CoreLogic’s latest Home Equity Report for the second quarter of 2020 shows U.S. homeowners with mortgages (which account for roughly 63% of all properties) have seen their equity increase by 6.6% year over year. This represents a collective equity gain of $620 billion, and an average gain of $9,800 per homeowner, since the second quarter of 2019.
U.S. Market Highlights include:
- Home prices were up 4.3% in the past year with more gains predicted to come over the next 12 months
- Overall equity for homeowners with mortgages rose 6.6% over the past year providing additional insulation against pandemic impacts
- The number of mortgaged properties with negative equity decreased by 15% in the second quarter of 2020 to 1.7 million or 3.2%
Despite a cool off in April, home-purchase activity remained strong in the second quarter of 2020 as prospective buyers took advantage of record-low mortgage rates. This, coupled with constricted for-sale inventory, helped drive home prices up and add to borrower equity through June. However, with unemployment expected to remain elevated throughout the remainder of the year, CoreLogic predicts home price growth will slow over the next 12 months and mortgage delinquencies will continue to rise. These factors combined could lead to an increase of distressed-sale inventory, which could put downward pressure on home prices and negatively impact home equity.
“The CoreLogic Home Price Index registered a 4.3% annual rise in prices through June, which supported an increase in home equity,” said Dr. Frank Nothaft, chief economist for CoreLogic. “In our latest forecast, national home price growth will slow to 0.6% in July 2021 with prices declining in 11 states. Thus, home equity gains will be negligible next year, with equity loss expected in several markets.”
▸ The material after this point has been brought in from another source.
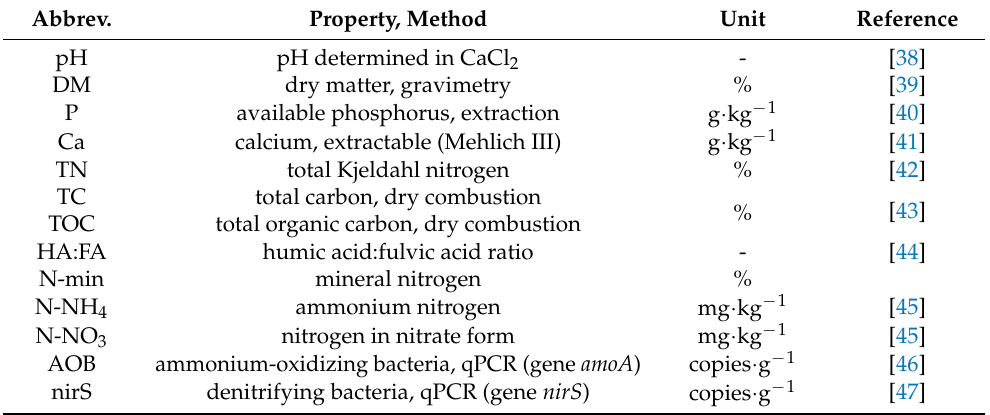
Table 2. Determined manure properties, methods used for measurement, relevant references.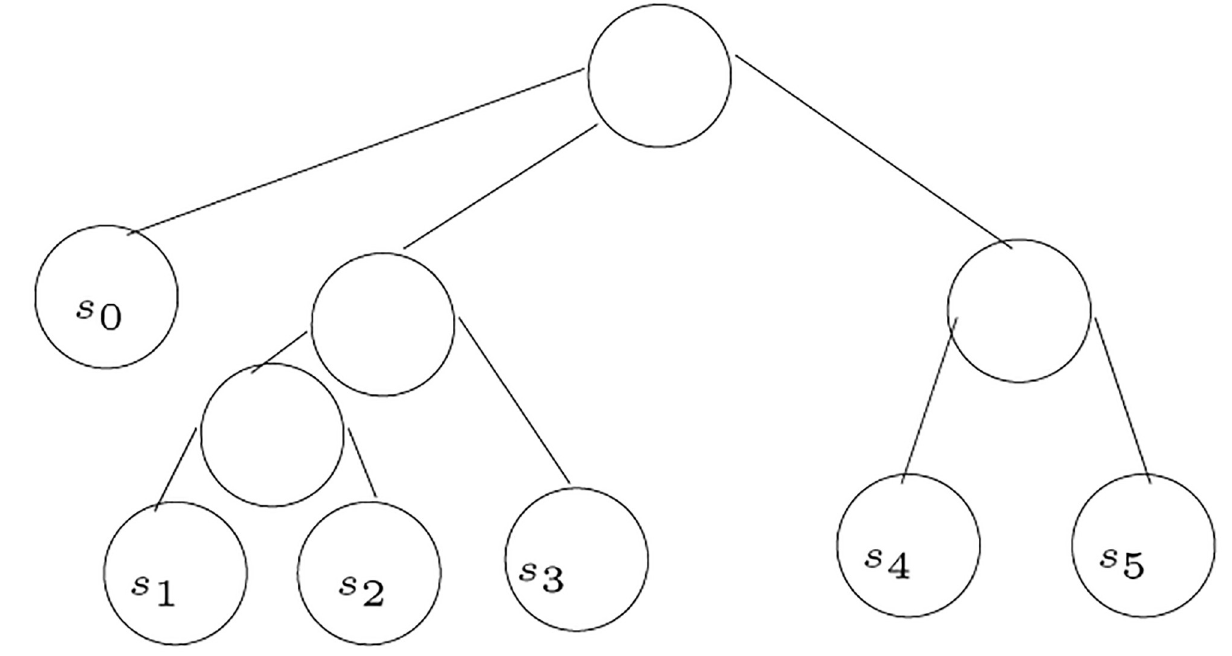
Fig 31. An example to illustrate the algorithm ConstructTree2Partitions.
“Homeowners’ balance sheets continue to be bolstered by home price appreciation, which in turn mitigated foreclosure pressures,” said Frank Martell, president and CEO of CoreLogic. “Although the exact contours of the economic recovery remain uncertain, we expect current equity gains, fueled by strong demand for available homes, will continue to support homeowners in the near term.”
Negative equity, also referred to as underwater or upside down, applies to borrowers who owe more on their mortgages than their homes are worth. As of the second quarter of 2020, negative equity share, and the quarter-over-quarter and year-over-year changes, were as follows:
- Quarterly change: From the first quarter of 2020 to the second quarter of 2020, the total number of mortgaged homes in negative equity decreased by 5.4% to 1.7 million homes or 3.2% of all mortgaged properties.
- Annual change: In the second quarter of 2019, 2.1 million homes, or 3.8% of all mortgaged properties, were in negative equity. This number decreased by 15% in the second quarter of 2020 to 1.7 million mortgaged properties in negative equity.
- National aggregate value: The national aggregate value of negative equity was approximately $284 billion at the end of the second quarter of 2020. This is down quarter over quarter by approximately $0.7 billion, or 0.2%, from $285 billion in the first quarter of 2020, and down year over year by approximately $20 billion, or 6.6%, from $304 billion in the second quarter of 2019.
Because home equity is affected by home price changes, borrowers with equity positions near (+/-5%) the negative equity cutoff are most likely to move out of or into negative equity as prices change. Looking at the second quarter of 2020 book of mortgages, if home prices increase by 5%, 270,000 homes would regain equity; if home prices decline by 5%, 380,000 would fall underwater.
While national figures reflect a resilient housing market thus far into the recession, equity gains varied broadly on the local level. States with strong home price growth have continued to experience the largest gains in equity. This includes Montana, where homeowners gained an average of $28,900; Idaho, where homeowners gained an average of $21,200 and Washington, where homeowners gained an average of $20,400. Meanwhile, New York, which was hit hard by the pandemic, experienced some of the lowest equity gains (averaging just $4,400) and highest negative equity shares in the second quarter of 2020.